Staff is correct

Staff is the collective noun for a group of people in an organisation. It is the same way that a flock is a collective noun for a group of birds, a herd is a group of grazing animals and a school is a group of fish.

Canadian Officer manual image — how to handle a staff (cane drill)Staff (in Old English it was stæf) is an old word for a walking stick, a strong pole used for carrying, or a rod used as a weapon. The staff became a military symbol of rank and was carried by the officers who assisted the army commander. Hence at about the turn of the 18th century the group of military officers that assisted the commander became the staff. Its meaning broadened to include a group of employees in about the mid 19th century. The image is from the Canadian Army Manual of Drill and Ceremonial | Chapter 6 Sword, pace stick and cane drill.

Everyone accepts that staff is a collective noun. However a problem arises when you team it with a verb. Collective nouns are singular, that is you have one herd, one school or one staff, therefore the usage should be the staff is working hard not the staff are working hard.

However, it can also be used as a plural which I can’t quite accept.

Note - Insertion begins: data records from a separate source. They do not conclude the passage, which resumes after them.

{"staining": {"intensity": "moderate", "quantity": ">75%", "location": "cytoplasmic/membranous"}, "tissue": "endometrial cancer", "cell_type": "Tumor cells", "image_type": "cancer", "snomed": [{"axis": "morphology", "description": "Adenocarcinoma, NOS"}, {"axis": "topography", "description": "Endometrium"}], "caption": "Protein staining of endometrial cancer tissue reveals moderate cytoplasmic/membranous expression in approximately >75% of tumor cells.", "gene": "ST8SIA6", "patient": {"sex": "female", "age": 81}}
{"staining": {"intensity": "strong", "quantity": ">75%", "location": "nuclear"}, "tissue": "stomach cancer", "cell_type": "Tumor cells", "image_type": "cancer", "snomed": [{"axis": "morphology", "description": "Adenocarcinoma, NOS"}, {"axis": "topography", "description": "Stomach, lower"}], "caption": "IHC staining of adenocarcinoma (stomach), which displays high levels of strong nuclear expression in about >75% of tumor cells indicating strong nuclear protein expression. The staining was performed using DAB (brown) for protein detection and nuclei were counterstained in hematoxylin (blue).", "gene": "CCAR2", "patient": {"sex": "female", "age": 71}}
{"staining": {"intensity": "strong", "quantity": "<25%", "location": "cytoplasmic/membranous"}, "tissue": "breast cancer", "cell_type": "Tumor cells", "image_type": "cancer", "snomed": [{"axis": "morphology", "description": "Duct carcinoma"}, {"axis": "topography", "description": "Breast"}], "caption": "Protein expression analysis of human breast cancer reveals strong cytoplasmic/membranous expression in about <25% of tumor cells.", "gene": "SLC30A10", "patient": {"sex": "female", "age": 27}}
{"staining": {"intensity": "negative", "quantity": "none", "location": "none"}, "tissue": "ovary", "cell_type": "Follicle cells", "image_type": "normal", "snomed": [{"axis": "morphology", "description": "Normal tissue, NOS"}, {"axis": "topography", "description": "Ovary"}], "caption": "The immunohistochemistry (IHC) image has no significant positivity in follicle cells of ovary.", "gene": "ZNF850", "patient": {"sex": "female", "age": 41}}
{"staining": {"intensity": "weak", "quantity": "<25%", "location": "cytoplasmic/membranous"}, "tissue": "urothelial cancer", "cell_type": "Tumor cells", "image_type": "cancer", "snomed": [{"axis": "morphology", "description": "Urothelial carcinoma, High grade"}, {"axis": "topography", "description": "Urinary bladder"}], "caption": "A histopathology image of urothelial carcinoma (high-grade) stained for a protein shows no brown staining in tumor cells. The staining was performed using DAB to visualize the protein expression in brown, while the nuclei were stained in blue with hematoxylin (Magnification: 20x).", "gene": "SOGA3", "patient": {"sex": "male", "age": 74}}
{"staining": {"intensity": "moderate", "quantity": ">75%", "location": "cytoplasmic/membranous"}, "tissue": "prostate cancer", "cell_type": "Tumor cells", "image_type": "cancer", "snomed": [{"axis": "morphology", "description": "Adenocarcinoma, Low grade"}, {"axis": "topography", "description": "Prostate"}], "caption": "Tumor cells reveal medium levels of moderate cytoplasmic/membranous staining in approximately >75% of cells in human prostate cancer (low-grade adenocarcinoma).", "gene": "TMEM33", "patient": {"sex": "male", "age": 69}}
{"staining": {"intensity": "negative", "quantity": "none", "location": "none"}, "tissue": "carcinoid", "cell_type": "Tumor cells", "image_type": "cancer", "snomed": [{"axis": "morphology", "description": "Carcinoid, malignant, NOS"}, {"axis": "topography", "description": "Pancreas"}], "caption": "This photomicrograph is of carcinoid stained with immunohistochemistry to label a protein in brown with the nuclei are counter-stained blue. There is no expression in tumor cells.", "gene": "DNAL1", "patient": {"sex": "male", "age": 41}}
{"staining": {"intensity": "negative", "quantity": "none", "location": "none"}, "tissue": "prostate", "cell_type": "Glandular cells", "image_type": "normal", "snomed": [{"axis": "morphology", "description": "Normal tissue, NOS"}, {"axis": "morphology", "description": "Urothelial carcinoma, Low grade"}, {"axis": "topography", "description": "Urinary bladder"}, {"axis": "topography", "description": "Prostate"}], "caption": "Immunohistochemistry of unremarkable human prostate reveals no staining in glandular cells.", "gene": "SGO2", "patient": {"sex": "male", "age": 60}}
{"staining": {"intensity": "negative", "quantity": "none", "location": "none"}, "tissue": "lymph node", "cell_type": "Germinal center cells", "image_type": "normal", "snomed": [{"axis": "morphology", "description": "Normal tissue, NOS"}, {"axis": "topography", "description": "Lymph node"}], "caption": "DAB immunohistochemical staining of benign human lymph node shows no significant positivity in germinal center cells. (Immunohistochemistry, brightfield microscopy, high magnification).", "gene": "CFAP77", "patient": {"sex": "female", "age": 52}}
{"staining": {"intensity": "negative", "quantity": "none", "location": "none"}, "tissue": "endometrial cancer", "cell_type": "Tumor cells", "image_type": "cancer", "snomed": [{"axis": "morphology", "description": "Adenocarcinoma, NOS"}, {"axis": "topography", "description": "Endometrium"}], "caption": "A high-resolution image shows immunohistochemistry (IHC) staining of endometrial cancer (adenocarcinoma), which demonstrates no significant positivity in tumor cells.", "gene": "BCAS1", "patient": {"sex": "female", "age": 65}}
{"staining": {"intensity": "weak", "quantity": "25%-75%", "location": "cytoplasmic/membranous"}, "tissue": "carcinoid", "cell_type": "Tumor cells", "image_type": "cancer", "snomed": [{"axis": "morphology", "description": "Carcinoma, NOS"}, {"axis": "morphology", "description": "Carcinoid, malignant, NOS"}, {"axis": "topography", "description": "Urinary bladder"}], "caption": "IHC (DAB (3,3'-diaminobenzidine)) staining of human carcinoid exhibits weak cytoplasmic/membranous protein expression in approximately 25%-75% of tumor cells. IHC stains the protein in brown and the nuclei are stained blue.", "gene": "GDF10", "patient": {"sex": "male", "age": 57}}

I shouldn’t be going against the flow and I should just accept the ambiguity but I can’t.

Supposedly staff can take a singular or plural verb depending on whether staff refers to the group or its members as individuals. This argument is circular because there is no way of knowing whether it refers to the collective, or the members, other than by the use of the singular or plural verb. Neither can you use this argument for flock, herd or school.

When editing I always use staff as a collective noun and match it with “is” or other singular verbs. If the original author uses the plural form and I believe they are talking about individuals I will add … members of … staff so that, for instance, the plural verb “are” will work. The word, staff, gets so overused in management documents I will quite often replace it altogether with more positive words. Words such as team, team-members, and people or other more managerial terms such as personnel, employees or even workers can be used. I don’t use human resources because it makes people sounds like assets like paper clips.

I know that I am being stubborn not accepting that staff are ever plural but I am not going to go along with the herd.